HELM: Hierarchical Encoding for mRNA Language Modeling

TL;DR

HELM addresses the mismatch between natural-language pre-training and the hierarchical codon structure of mRNA by introducing a Hierarchical Cross-Entropy loss that enforces codon-level hierarchy in pre-training. The approach preserves standard architectures and tokenization (codon-level) while weighting errors according to hierarchical position, yielding consistent improvements across seven downstream properties and Ab-region annotation, plus enhanced sequence generation. Through extensive ablations on a curated 15.3M mRNA corpus (OAS) and diverse datasets, HELM demonstrates that incorporating biological priors—especially codon usage bias—improves both discriminative and generative performance by approximately 8% on average. The work suggests that hierarchical priors can be extended to other biological sequence tasks and motivates exploring hyperbolic representations to better capture hierarchical structure.

Abstract

Messenger RNA (mRNA) plays a crucial role in protein synthesis, with its codon structure directly impacting biological properties. While Language Models (LMs) have shown promise in analyzing biological sequences, existing approaches fail to account for the hierarchical nature of mRNA's codon structure. We introduce Hierarchical Encoding for mRNA Language Modeling (HELM), a novel pre-training strategy that incorporates codon-level hierarchical structure into language model training. HELM modulates the loss function based on codon synonymity, aligning the model's learning process with the biological reality of mRNA sequences. We evaluate HELM on diverse mRNA datasets and tasks, demonstrating that HELM outperforms standard language model pre-training as well as existing foundation model baselines on seven diverse downstream property prediction tasks and an antibody region annotation tasks on average by around 8%. Additionally, HELM enhances the generative capabilities of language model, producing diverse mRNA sequences that better align with the underlying true data distribution compared to non-hierarchical baselines.

Figures (7)

• Figure 1: Hierarchical encoding of mRNA sequences as a biological prior. Left: Hierarchical structure of codons for HELM and codon tokenization. The tree diagram illustrates the codon hierarchy used in the HELM approach, categorizing codons into Start, Coding (grouped by amino acids), and Stop. This hierarchy informs the loss calculation.
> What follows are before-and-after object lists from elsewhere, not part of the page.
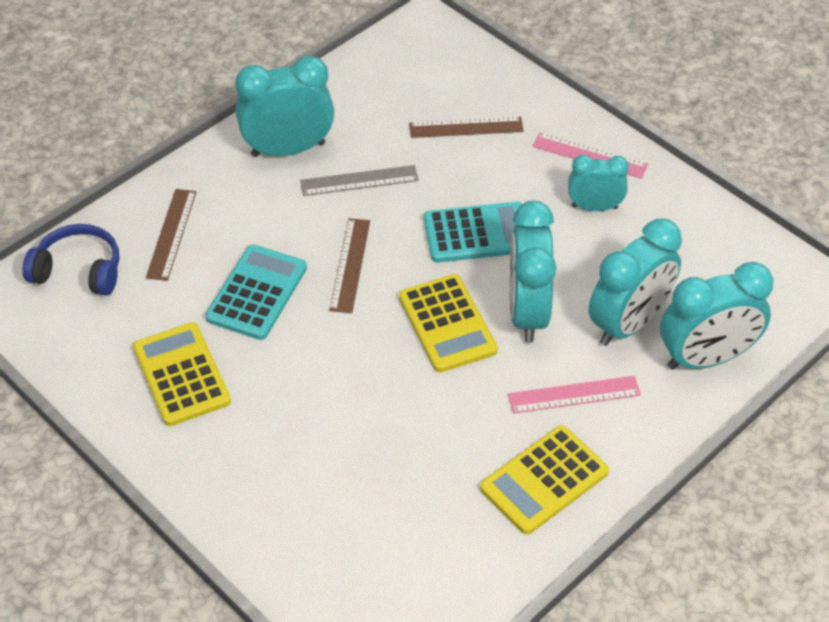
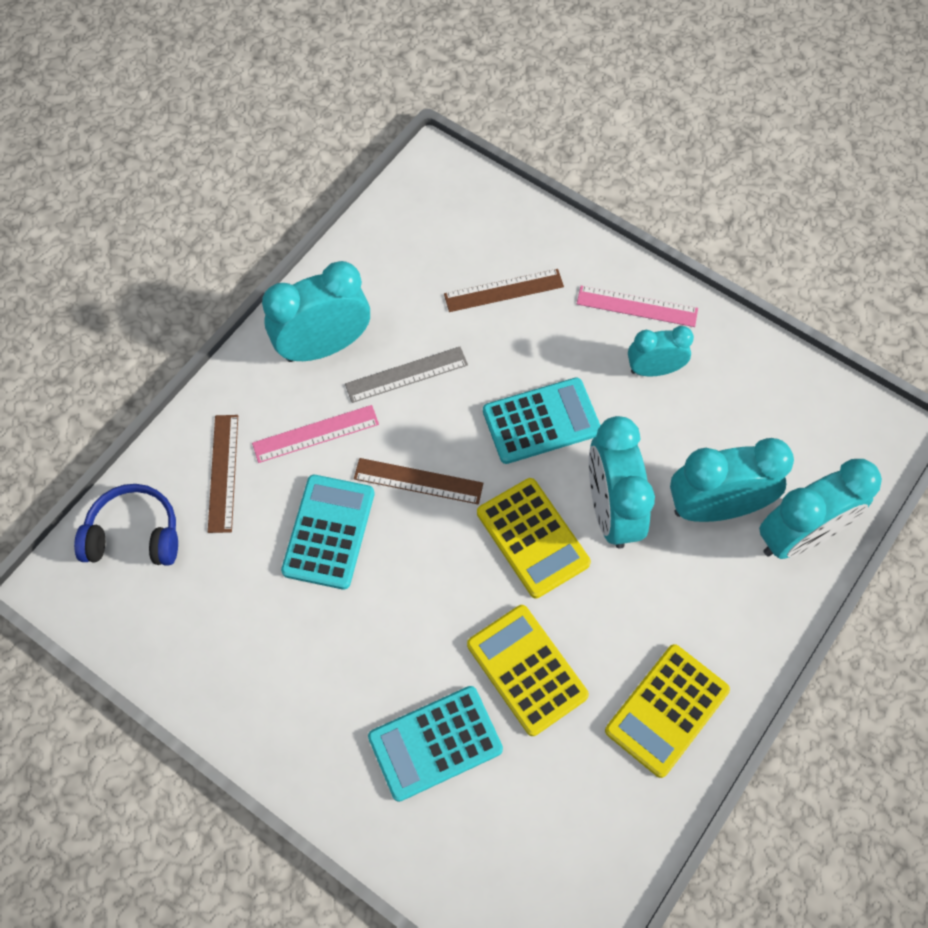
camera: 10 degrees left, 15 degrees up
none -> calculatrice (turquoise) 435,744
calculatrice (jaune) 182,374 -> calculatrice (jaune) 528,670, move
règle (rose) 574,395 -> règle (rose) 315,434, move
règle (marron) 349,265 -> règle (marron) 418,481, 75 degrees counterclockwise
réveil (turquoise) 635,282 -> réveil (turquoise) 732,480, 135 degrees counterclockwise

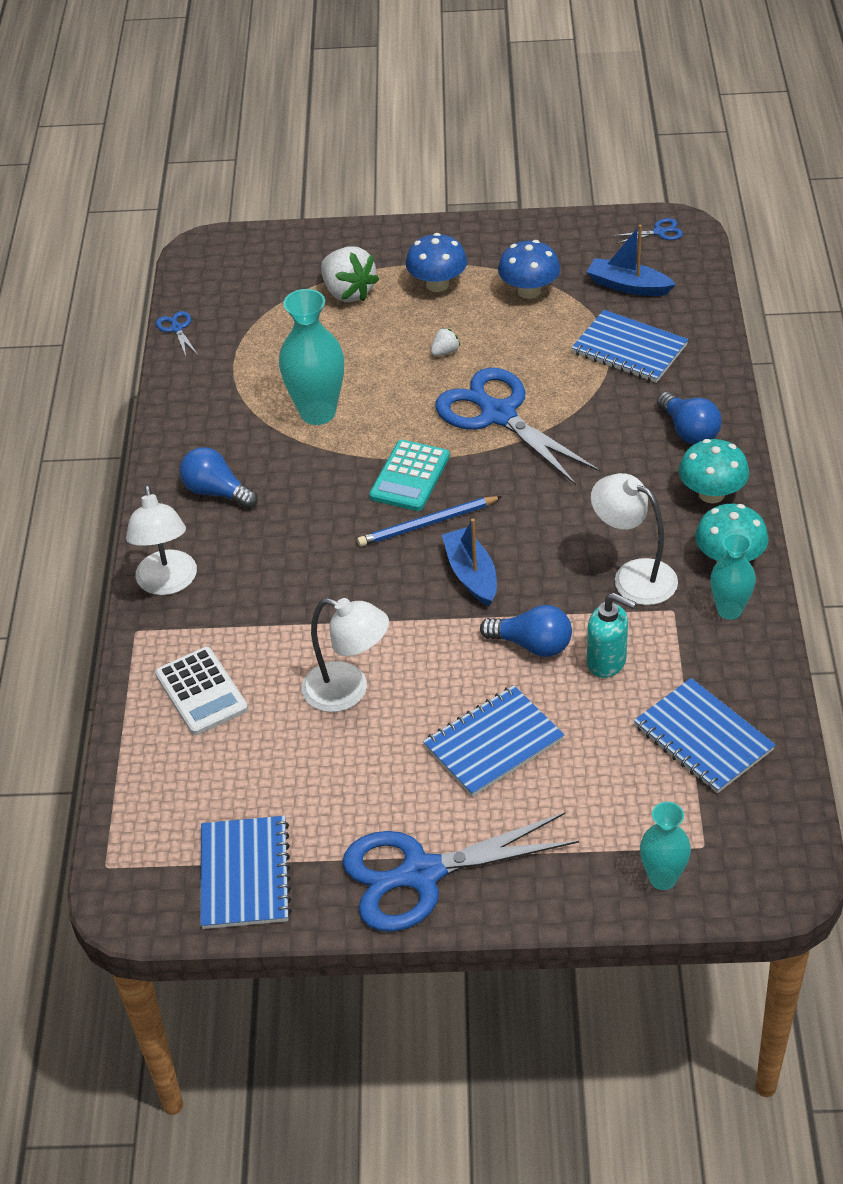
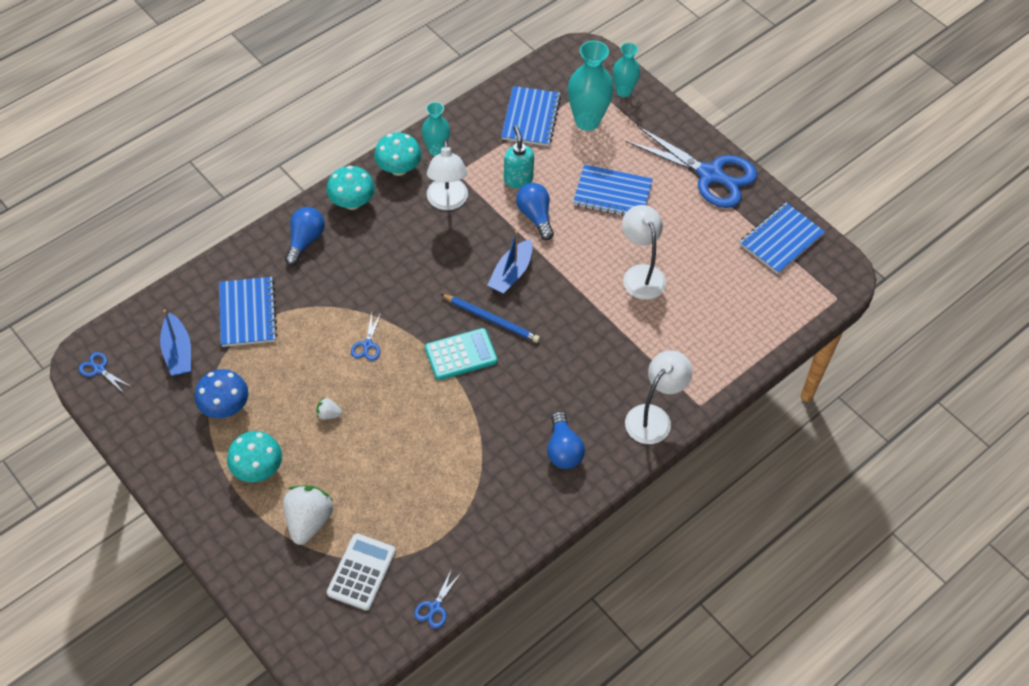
camera: 135 degrees left, 10 degrees up
calculatrice (blanc) 201,691 -> calculatrice (blanc) 361,572, move
vase (turquoise) 311,357 -> vase (turquoise) 591,85, move
champignon (bleu) 436,262 -> champignon (turquoise) 254,456
ciseaux (bleu) 517,426 -> ciseaux (bleu) 366,337, x0.40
The codon tokenizer demonstrates the process of converting an mRNA input sequence into codon tokens for modeling. Right: Codon prediction probabilities on a amino acid codon wheel. Segments represent amino acids, bars represent codons. Orange: HELM approach; Blue: cross-entropy (XE) loss. Bar height indicates probability. Non-hierarchical XE model assigns high probabilities to non-synonymous codons for masked tokens, while HELM assigns high probabilities to synonymous codons, even when errors occur.
• Figure 2: Average entropy of synonymous codon distributions correlates with HELM model performance improvement. Lower entropy, indicating stronger codon bias, is observed in datasets like MLOS, Tc-Riboswitches, and mRFP, where HELM shows greater improvements over XE models.
• Figure 3: Relationship between Codon Pair Bias (CPB) and % improvement over XE. Datasets with more negative CPB values (indicating stronger codon usage bias) tend to exhibit greater improvements with HELM.
• Figure 4: FBD comparison of generative HELM, XE, and random models across varying temperature. Higher temperatures increase diversity but worsen FBD scores. HELM consistently beats XE, suggesting better alignment with real mRNA data while maintaining diversity.
• Figure 5: Percentage MSE reduction: HELM vs XE models. MSE compares the predicted properties of generated sequences to the predicted properties of original sequences. HELM consistently outperforms non-hierarchical models, indicating better retention of key mRNA properties in generated sequences.